Герта споро выпотрошила ее из защитных накладок и кольчуги. Броня наздевана на нее не ахти какая, а уже падает – хлипкая спутница. Одоспешь чуть посерьезней, не поднимется.
– Агнесс, как давно ты стала младшей сестрой? – мне, дуре, расспросами раньше заняться следовало, еще в ордене. Глядишь, отвязалась бы от такой обузы.
– Полгода… – чего она там шепчет?
– Громче! Тебя же совсем не слышно.
– Полгода, старшая сестра.
– Сколько? У тебя же новициат не закончен! (Новициат – этап в 1-2 года для молодой сестры, когда она не имеет права выезжать за пределы монастыря.)
Теперь мы все оторвались от своих дел, и уставились на новенькую.
– Ну, я не знаю… – смутилась Агнесс.
– То есть, как это не знаешь? – у меня аж сумка из рук выпала. – Ты где обучалась? Из какой комендатерии?
– Из дальней…
– Из дальней, девочка, понятие растяжимое! – Ничего себе! Еще и говорить не хочет откуда она. – Короче! – подводить итог придется мне. Сестры смотрели в ожидании. Хоть взять ее в дорогу был приказ настоятельницы, я не имела права таскать ее за собой, пока положенный срок не вышел. – Живо собирай свои вещички, и чехом в монастырь! И моли бога, чтобы не заметили твое отсутствие!
– Не могу, – Агнесс втянула голову в плечи. – Мне мать настоятельница приказала с вами ехать.
– Да чтоб тебя… – вовремя осеклась я. – Возвращайся обратно!
– Не могу, – продолжала упираться та. – Мне сказано с вами ехать, куда бы вы ни направлялись. И письмо приказное на то есть.
– Приказ сюда!
– Лишь в монастыре Святого Августина его велено отдать, – ты смотри какая упертая.
О Боже! Навязали на мою голову это наказание!
– Тогда живо собирайся!
Да, думаю, что быстро съездить не получится! Сестры Гертруда и Юозапа поглядывали на меня с осуждением, смешанным пополам с неудовольствием. А я что могу сделать? Не по своей же прихоти я эту доходяжку тащу. Что меня особенно убивает в роли командира среди своих подруг: если решение им нравится – они его с радостью выполняют, если же нет – от разобиженных взглядов неделю отделаться невозможно.
Я отошла к Пятому, поправила подсумки, проверила подпругу, села в седло, только собралась тронуться…
– Ты что творишь, бесстыжая! – нет, меня точно с ними сегодня кондрашка хватит!
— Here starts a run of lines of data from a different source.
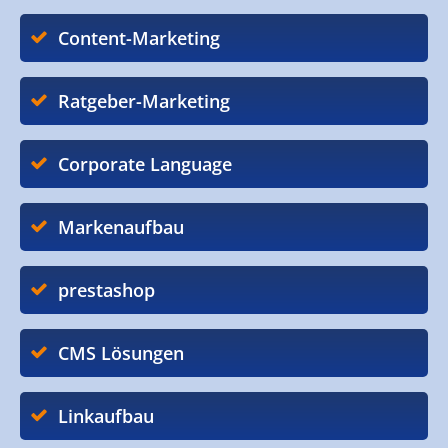
Content-Marketing
Ratgeber-Marketing
Corporate Language
Markenaufbau
prestashop
CMS Lösungen
Linkaufbau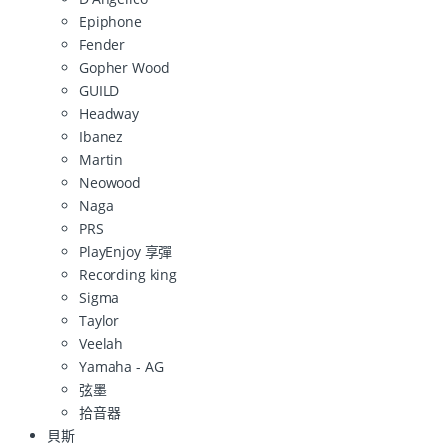
Epiphone
Fender
Gopher Wood
GUILD
Headway
Ibanez
Martin
Neowood
Naga
PRS
PlayEnjoy 享彈
Recording king
Sigma
Taylor
Veelah
Yamaha - AG
弦墨
拾音器
貝斯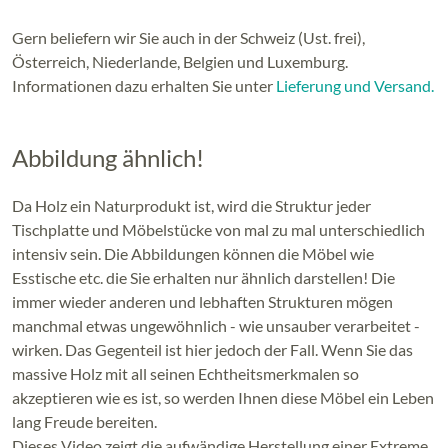
Gern beliefern wir Sie auch in der Schweiz (Ust. frei),
Österreich, Niederlande, Belgien und Luxemburg.
Informationen dazu erhalten Sie unter
Lieferung und Versand.
Abbildung ähnlich!
Da Holz ein Naturprodukt ist, wird die Struktur jeder
Tischplatte und Möbelstücke von mal zu mal unterschiedlich
intensiv sein. Die Abbildungen können die Möbel wie
Esstische etc. die Sie erhalten nur ähnlich darstellen! Die
immer wieder anderen und lebhaften Strukturen mögen
manchmal etwas ungewöhnlich - wie unsauber verarbeitet -
wirken. Das Gegenteil ist hier jedoch der Fall. Wenn Sie das
massive Holz mit all seinen Echtheitsmerkmalen so
akzeptieren wie es ist, so werden Ihnen diese Möbel ein Leben
lang Freude bereiten.
Dieses Video zeigt die aufwändige Herstellung einer Extreme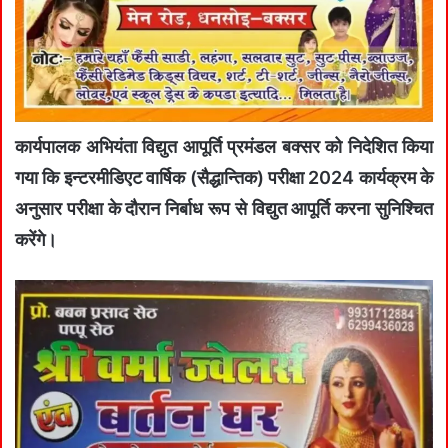
कार्यपालक अभियंता विद्युत आपूर्ति प्रमंडल बक्सर को निदेशित किया
गया कि इन्टरमीडिएट वार्षिक (सैद्धान्तिक) परीक्षा 2024 कार्यक्रम के
अनुसार परीक्षा के दौरान निर्बाध रूप से विद्युत आपूर्ति करना सुनिश्चित
करेंगे।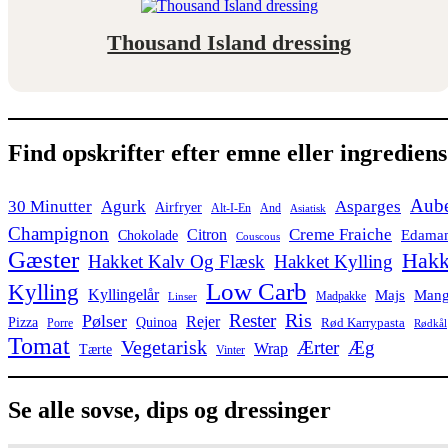
Thousand Island dressing
Find opskrifter efter emne eller ingrediens
Aube
30 Minutter
Agurk
Asparges
Airfryer
Alt-I-En
And
Asiatisk
Champignon
Creme Fraiche
Citron
Edama
Chokolade
Couscous
Gæster
Hakk
Hakket Kalv Og Flæsk
Hakket Kylling
Low Carb
Kylling
Kyllingelår
Majs
Man
Madpakke
Linser
Ris
Rester
Pølser
Rejer
Pizza
Quinoa
Rød Karrypasta
Porre
Rødkål
Tomat
Vegetarisk
Ærter
Æg
Wrap
Tærte
Vinter
Se alle sovse, dips og dressinger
Ну чего Юза опять разоралась?! – Да как же ты посмела волосищи свои напоказ выставить!
Оглянулась. Та-ак! Еще не легче! Агнесс взялась сегодня нас добить! Мало того, что она сидела в седле точно в поговорке у кавалеристов: как собака на заборе, так и ехать собралась в поддоспешнике нараспашку, с непокрытой головой. Неудивительно, что Юозапа завопила как резаная. Без боевого облачения верхом сестрам полагается путешествовать в рясе, с разрезами по бокам. Под нее одеваются широкие кальцони и высокие сапоги по колено, на голове горжет, а поверх него не очень длинный покров. Эта же ворона только кольчугу в мешок упихала и сразу в седло полезла. (Кальцони – разъемные, широкие штаны-чулки.)
– Бегом переоделась! – рявкнула я на Агнесс, злясь на ее дурость. И что за недоразумение настоятельница нам в четверку подсунула?!
В итоге мы сидели верхами с кислыми лицами, смотрели за суетными раскопками младшей сестры в своих сумках и тихо переговаривались.
– Герта, скажи. Неужели и я такая беспомощная была, когда меня определили в четверку? – я начинала под присмотром Гертруды.
– Не все так печально, как здесь, но ты полчаса блевала после своего первого трупа и потом два дня зеленая ходила, – услужливо напомнила мне та.